Pour Securex, la hausse de 4 % de l’absentéisme de longue durée est à la fois structurelle et conjoncturelle. “En Belgique, l’absentéisme de longue durée augmente de manière quasi ininterrompue depuis 2003. Si nous constatons cette augmentation dans d’autres pays européens, elle est particulièrement importante en Belgique.”

Elle est surtout structurelle, “car l’augmentation de l’absentéisme de longue durée est davantage liée à des évolutions démographiques telles que le vieillissement de la population et la féminisation du marché du travail, ce qui entraîne de plus en plus de femmes actives. Sans oublier l’évolution du stress et du burn-out dans notre société. Mais elle est aussi conjoncturelle, vu l’évolution récente quant à la reprise progressive suite à une maladie et les troubles financiers – surtout pour ceux qui travaillent à mi-temps. »

Le piège du temps partiel

Car le second point à retenir de l’étude Securex est que le temps partiel est un facteur aggravant : les travailleurs à temps partiel sont devenus deux fois plus vulnérables aux absences de longue durée que leurs homologues à temps plein.

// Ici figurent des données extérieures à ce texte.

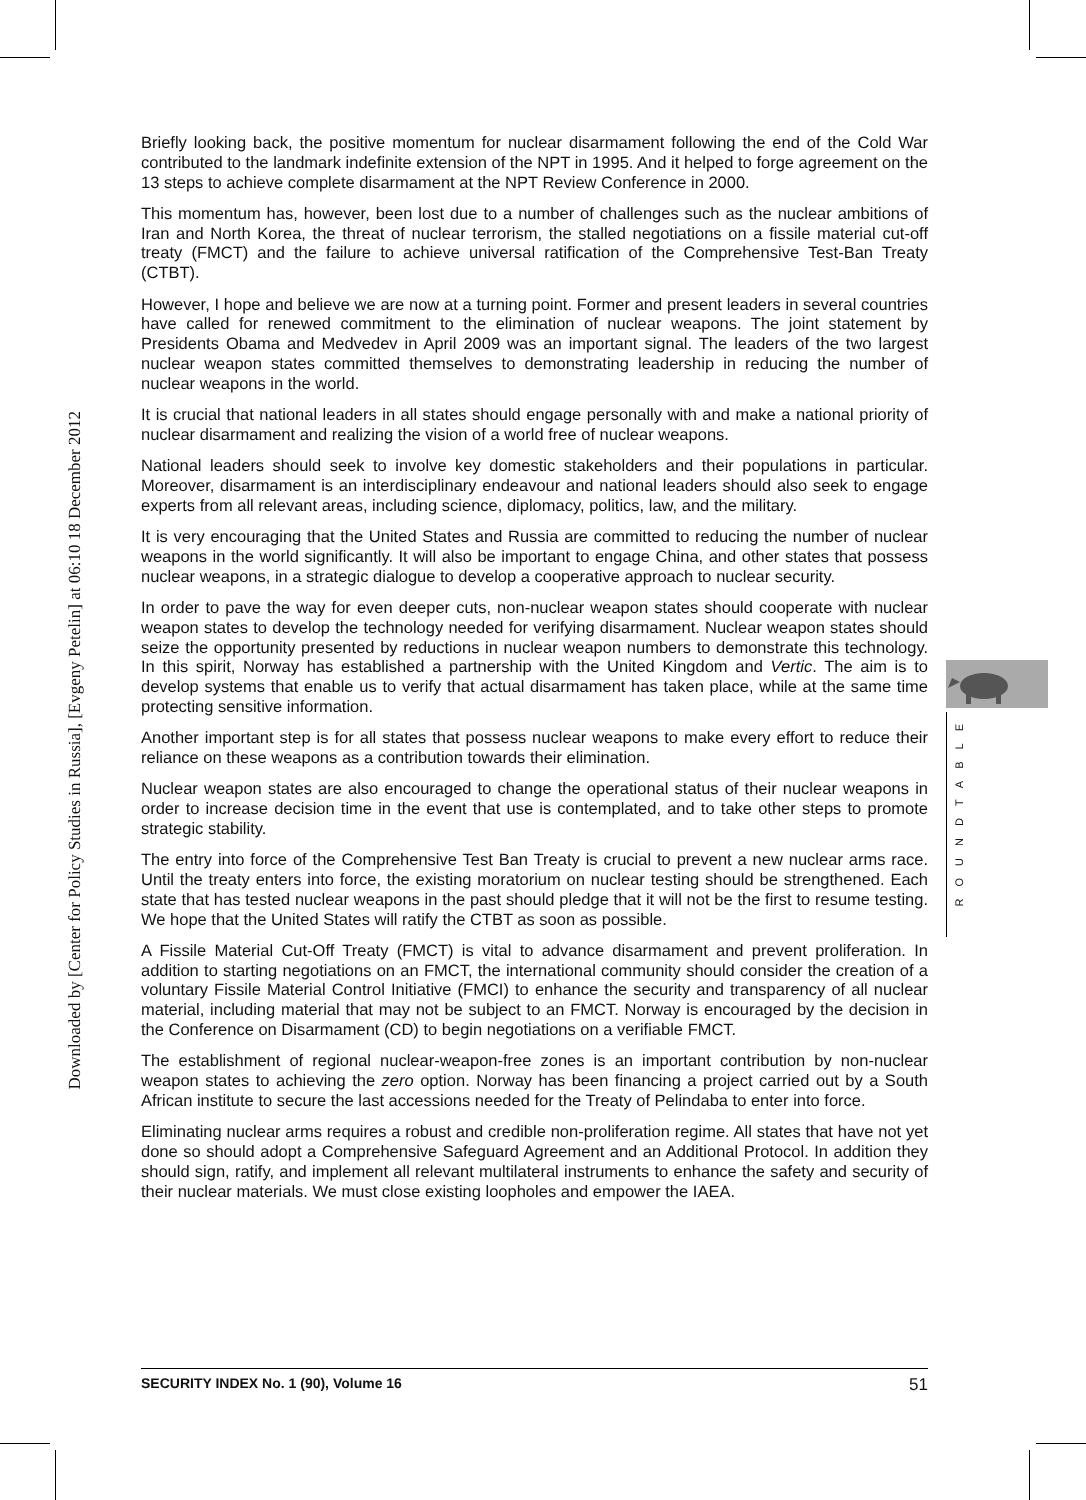Downloaded by [Center for Policy Studies in Russia], [Evgeny Petelin] at 06:10 18 December 2012
Briefly looking back, the positive momentum for nuclear disarmament following the end of the Cold War contributed to the landmark indefinite extension of the NPT in 1995. And it helped to forge agreement on the 13 steps to achieve complete disarmament at the NPT Review Conference in 2000.
This momentum has, however, been lost due to a number of challenges such as the nuclear ambitions of Iran and North Korea, the threat of nuclear terrorism, the stalled negotiations on a fissile material cut-off treaty (FMCT) and the failure to achieve universal ratification of the Comprehensive Test-Ban Treaty (CTBT).
However, I hope and believe we are now at a turning point. Former and present leaders in several countries have called for renewed commitment to the elimination of nuclear weapons. The joint statement by Presidents Obama and Medvedev in April 2009 was an important signal. The leaders of the two largest nuclear weapon states committed themselves to demonstrating leadership in reducing the number of nuclear weapons in the world.
It is crucial that national leaders in all states should engage personally with and make a national priority of nuclear disarmament and realizing the vision of a world free of nuclear weapons.
National leaders should seek to involve key domestic stakeholders and their populations in particular. Moreover, disarmament is an interdisciplinary endeavour and national leaders should also seek to engage experts from all relevant areas, including science, diplomacy, politics, law, and the military.
It is very encouraging that the United States and Russia are committed to reducing the number of nuclear weapons in the world significantly. It will also be important to engage China, and other states that possess nuclear weapons, in a strategic dialogue to develop a cooperative approach to nuclear security.
In order to pave the way for even deeper cuts, non-nuclear weapon states should cooperate with nuclear weapon states to develop the technology needed for verifying disarmament. Nuclear weapon states should seize the opportunity presented by reductions in nuclear weapon numbers to demonstrate this technology. In this spirit, Norway has established a partnership with the United Kingdom and Vertic. The aim is to develop systems that enable us to verify that actual disarmament has taken place, while at the same time protecting sensitive information.
Another important step is for all states that possess nuclear weapons to make every effort to reduce their reliance on these weapons as a contribution towards their elimination.
Nuclear weapon states are also encouraged to change the operational status of their nuclear weapons in order to increase decision time in the event that use is contemplated, and to take other steps to promote strategic stability.
The entry into force of the Comprehensive Test Ban Treaty is crucial to prevent a new nuclear arms race. Until the treaty enters into force, the existing moratorium on nuclear testing should be strengthened. Each state that has tested nuclear weapons in the past should pledge that it will not be the first to resume testing. We hope that the United States will ratify the CTBT as soon as possible.
A Fissile Material Cut-Off Treaty (FMCT) is vital to advance disarmament and prevent proliferation. In addition to starting negotiations on an FMCT, the international community should consider the creation of a voluntary Fissile Material Control Initiative (FMCI) to enhance the security and transparency of all nuclear material, including material that may not be subject to an FMCT. Norway is encouraged by the decision in the Conference on Disarmament (CD) to begin negotiations on a verifiable FMCT.
The establishment of regional nuclear-weapon-free zones is an important contribution by non-nuclear weapon states to achieving the zero option. Norway has been financing a project carried out by a South African institute to secure the last accessions needed for the Treaty of Pelindaba to enter into force.
Eliminating nuclear arms requires a robust and credible non-proliferation regime. All states that have not yet done so should adopt a Comprehensive Safeguard Agreement and an Additional Protocol. In addition they should sign, ratify, and implement all relevant multilateral instruments to enhance the safety and security of their nuclear materials. We must close existing loopholes and empower the IAEA.
ROUNDTABLE
SECURITY INDEX No. 1 (90), Volume 16 51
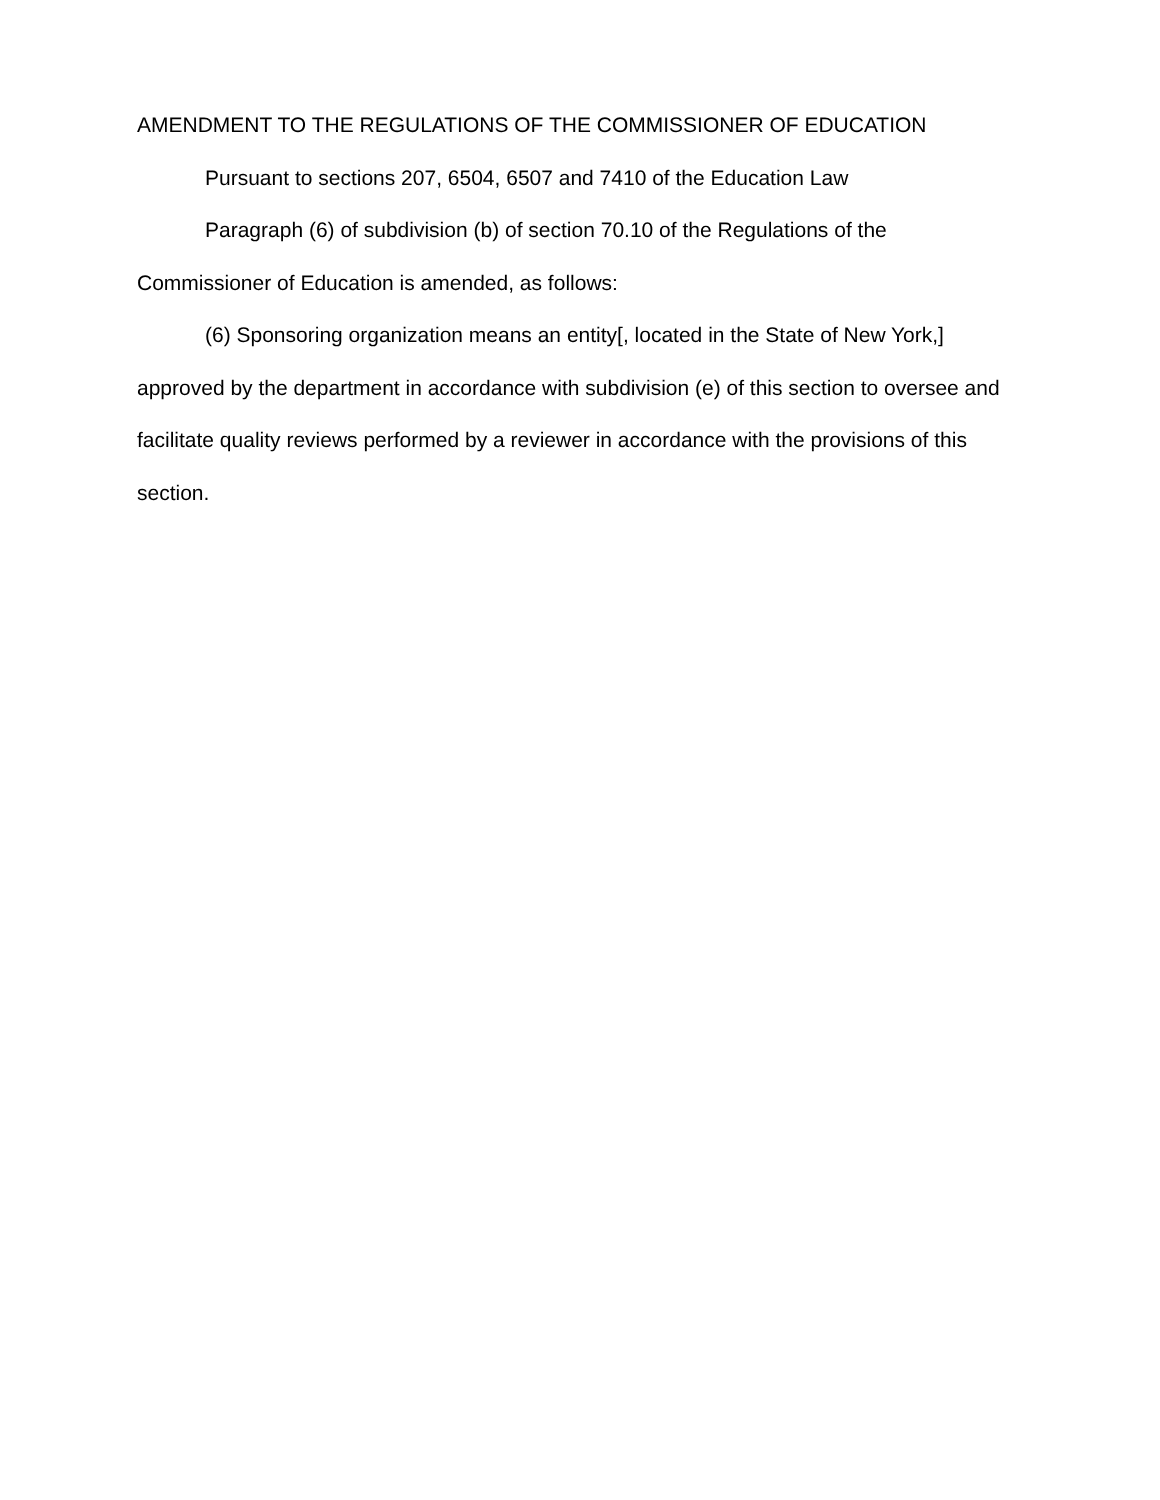AMENDMENT TO THE REGULATIONS OF THE COMMISSIONER OF EDUCATION
Pursuant to sections 207, 6504, 6507 and 7410 of the Education Law
Paragraph (6) of subdivision (b) of section 70.10 of the Regulations of the Commissioner of Education is amended, as follows:
(6) Sponsoring organization means an entity[, located in the State of New York,] approved by the department in accordance with subdivision (e) of this section to oversee and facilitate quality reviews performed by a reviewer in accordance with the provisions of this section.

En onze ans, la proportion de malades de longue durée parmi les temps partiels a plus que doublé, passant de 2,13 % à 5,41 %. Chez les temps pleins, la hausse reste contenue : de 2,15 % à 2,99 %.

“Le problème ne réside pas tant dans le travail à temps partiel en soi, mais plutôt dans une combinaison de facteurs”, explique Christine Nauwelaers, consultante RH chez Securex. “Le choix d’un temps partiel est souvent une décision nécessaire pour pouvoir concilier travail et responsabilités familiales plus lourdes à la maison ou dans le cadre d’une reprise du travail suite à une maladie”.

Les femmes sont particulièrement concernées : 6,37 % des femmes à temps partiel sont absentes de longue durée, contre 3,62 % de celles à temps plein. « Les travailleurs à temps partiel sont plus souvent confrontés à une charge privée plus élevée, liée à la garde des enfants et/ou aux soins aux parents. », précise Christine Nauwelaers. « 30% des mères travaillent à temps partiel, contre seulement 6 % des pères », rappelle encore Christine Nauwelaers. « Il est erroné de penser que moins d’heures de travail entraînent automatiquement moins de stress. La charge totale reste souvent au moins aussi élevée. » De plus, les travailleurs à temps partiel occupent souvent des emplois dans des secteurs soumis à des conditions de travail spécifiques, comme le secteur des titres-services ou celui des soins de santé, qui peuvent également jouer un rôle.

Une fragile lueur d’espoir

Securex identifie néanmoins un signal positif : pour la première fois depuis 2021, l’absentéisme de moyenne durée se stabilise (de 2,53 % à 2,46 %). L’absentéisme de courte durée reste également stable à 2,73 %. Cette stabilisation suggère que les efforts des pouvoirs publics et des employeurs pour intervenir plus rapidement commencent peut-être à porter leurs fruits. Sauf peut-être dans les secteurs de la logistique, de l’industrie et de l’agroalimentaire, comme le fait remarquer une autre étude de SD Worx.

Le casse-tête des absences de courte durée dans certains secteurs

Celle-ci relève que ce sont surtout les absences de courte et moyenne durée qui commencent à véritablement poser problème. Au point que 51 % des organisations citent ces arrêts de courte durée comme leur défi numéro un.

« Chaque absence se fait ressentir immédiatement », souligne Patsy Farrazijn, porte-parole de SD Worx Jobs. Les chiffres le confirment : dans la logistique, 72 % des travailleurs ont connu au moins une absence courte en 2024. Seuls 24 % ont traversé l’année sans arrêt maladie. Dans l’agroalimentaire et l’industrie, deux travailleurs sur trois (66 %) ont enregistré au moins un arrêt de courte durée.

Des solutions d’urgence qui montrent leurs limites

Face à ces trous dans les plannings, sept entreprises sur dix répartissent la charge entre collègues présents, 39 % font appel à l’intérim, 35 % autorisent les heures supplémentaires. Mais ces palliatifs ne suffisent plus : 63 % des patrons peinent à trouver rapidement un remplaçant et 6 % n’ont tout simplement aucune approche structurée. Pression accrue sur les collègues, difficultés à respecter la planification et sous-effectif se paient en productivité perdue. Une organisation sur cinq dans l’industrie (20 %) et l’agroalimentaire (18 %) doit désormais réduire temporairement sa production.